Nobody was out there saying "Hey, we have to devise a plan to stop Vlad Ruzicka, Stephen Leach, Ted Donato!" in 93. It was "Force Bourque to pass to Sweeney or one of those 3, and then obstruct and shadow him so he cannot get back into the play"
As the decade wore on, the secondary scoring got even worse than that. Heck, the primary scoring became Oates, Donato and Shawn McEachern. It was a trainwreck. Once Oates left, Josef Stumple was the highest scoring player. The defensive side of the teams were just as bad, if not worse in those years.
How about somebody explain why Bourque underperformed defensively between 1984 and 1987. These were Norris-trophy regular seasons?
Why? Why the dropoff in production?
84? Nobody on the team was getting anything going. Bourque tied for team lead in scoring with a whole 2 points in 3 games and was -2. 100+ point scorer Middleton was 0 points with -4 and he was widely considered one of the best defensive forwards in the league(Almost won the selke that year). 116 point Pederson had a point in 3 games. Why are you not busting their chops?
Bourque was minus 2 with 2 points. The bruins were outscored 10 goals to 2 in that 3 game series.
1985 I am assuming you don't care that he hurt his knee yet again this season near playoff time. Sure he only had 3 points in 5 games and was +1. The Habs scored 3, 4, 5 and 6 goals in the first 4 games of the series. The final game was a nailbiting 1 goal game.
1986. 0 points in 3 games and =/- 0. Patrick Roy won the Smythe for a reason this year. The Bruins scoring this playoff was not there. Not Bourque, not Pederson, not Rat Linesman, not Charlie Simmer. Except Randy Burridge. The team was collectively -16.

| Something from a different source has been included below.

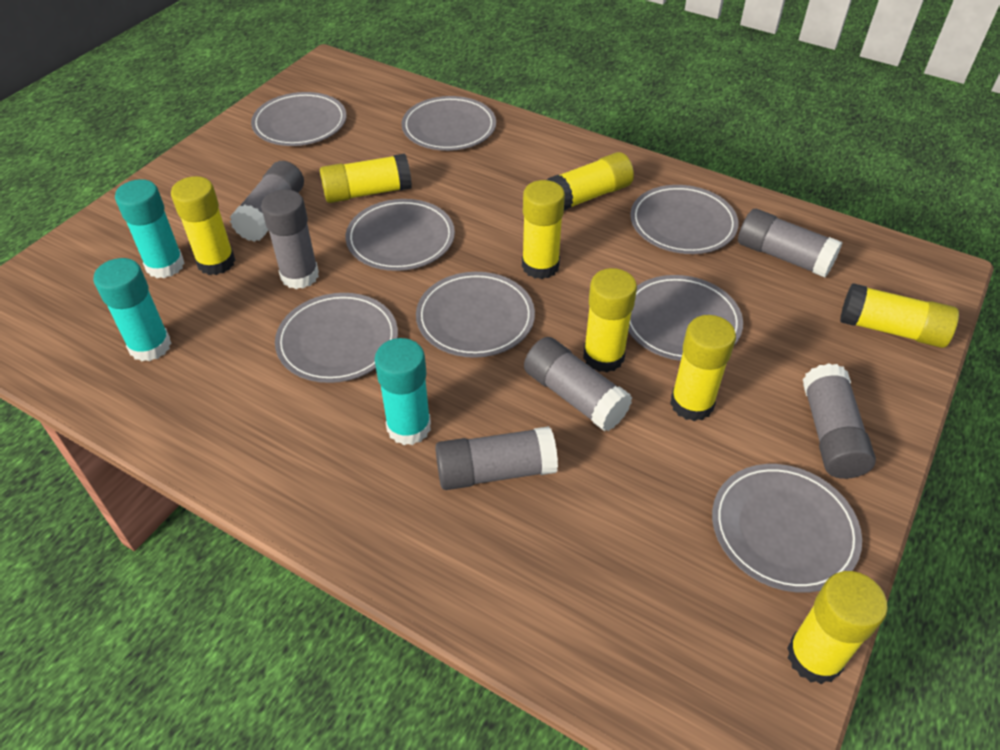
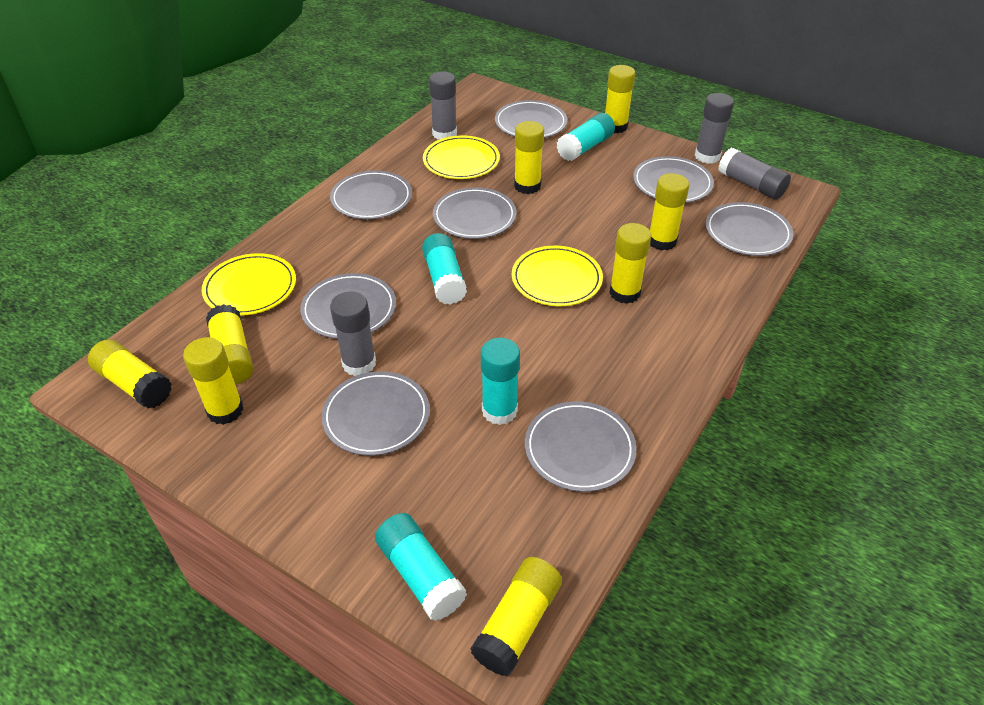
grey glue stick: [230,161,304,242] [261,189,319,289] [435,426,558,490] [524,337,632,431] [738,209,842,277] [803,363,876,479] = 6 -> [330,291,376,376] [429,72,457,140] [695,93,734,164] [718,148,791,199] = 4
turquoise glue stick: [93,258,171,362] [115,179,185,278] [374,338,431,445] = 3 -> [375,513,467,621] [422,233,467,304] [481,338,520,425] [557,113,615,161] = 4
yellow plate: none = 0 -> [202,253,296,316] [423,136,500,179] [512,246,603,306] = 3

1986-87: Swept by the habs. Bourque had a goal and 2 assists and was -1. Given that Montreal scored nearly twice as many goals as Boston, and the team was a collective -45, I am not sure why you are singling him out here.
I watched all those games and rewatched them again.

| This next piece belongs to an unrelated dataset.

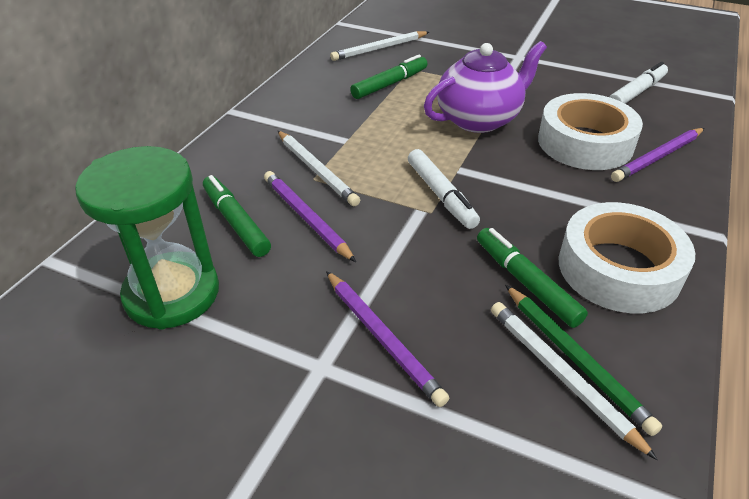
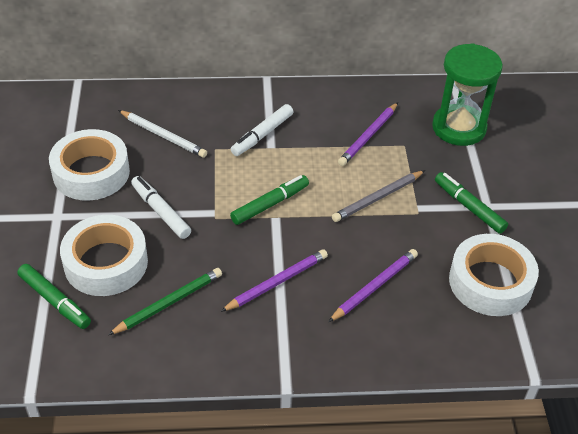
grey pencil: none = 0 -> [332,170,425,222] = 1
purple teapot: [424,41,547,133] = 1 -> none = 0
white pencil: [278,131,360,206] [330,31,429,61] [491,302,658,460] = 3 -> [118,110,207,158] = 1
white tape: [538,93,643,170] [559,202,695,313] = 2 -> [49,129,130,201] [60,215,148,296] [449,234,539,316] = 3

What did I see? I saw a guy who looked tired, was overused and had difficulty with his gap control and reading rushes to the outside?
I saw a guy who was overcommitting and losing puck battles, making poor pinches.
Team problem? Not the one-on-one battles he lost with alarming regularity come Spring, or the lapses in coverage. That's an individual issue.
And if Bourque was gassed come playoff time, then that's a knock on Bourque. That's an individual issue.
If he had the inner fortitude to play like an ageless lion in 2001, why couldn't he do they same when he was 10 years younger?
I rarely if ever saw Lidstrom struggle with the basic tenets of defending once he established himself as the No. 1 on Detroit, which lasted over a decade.
Sorry if I key in on Bourque. Can't erase from memory what I physically saw.
I watched too. You either have a vendetta, or you need your eyes examined.
Judging by the selective stat picking and focus on only years you think do not measure up, it's a vendetta. You can selectively pick out years anyone played and stat rip them to pieces just as easily if you do not get into the context.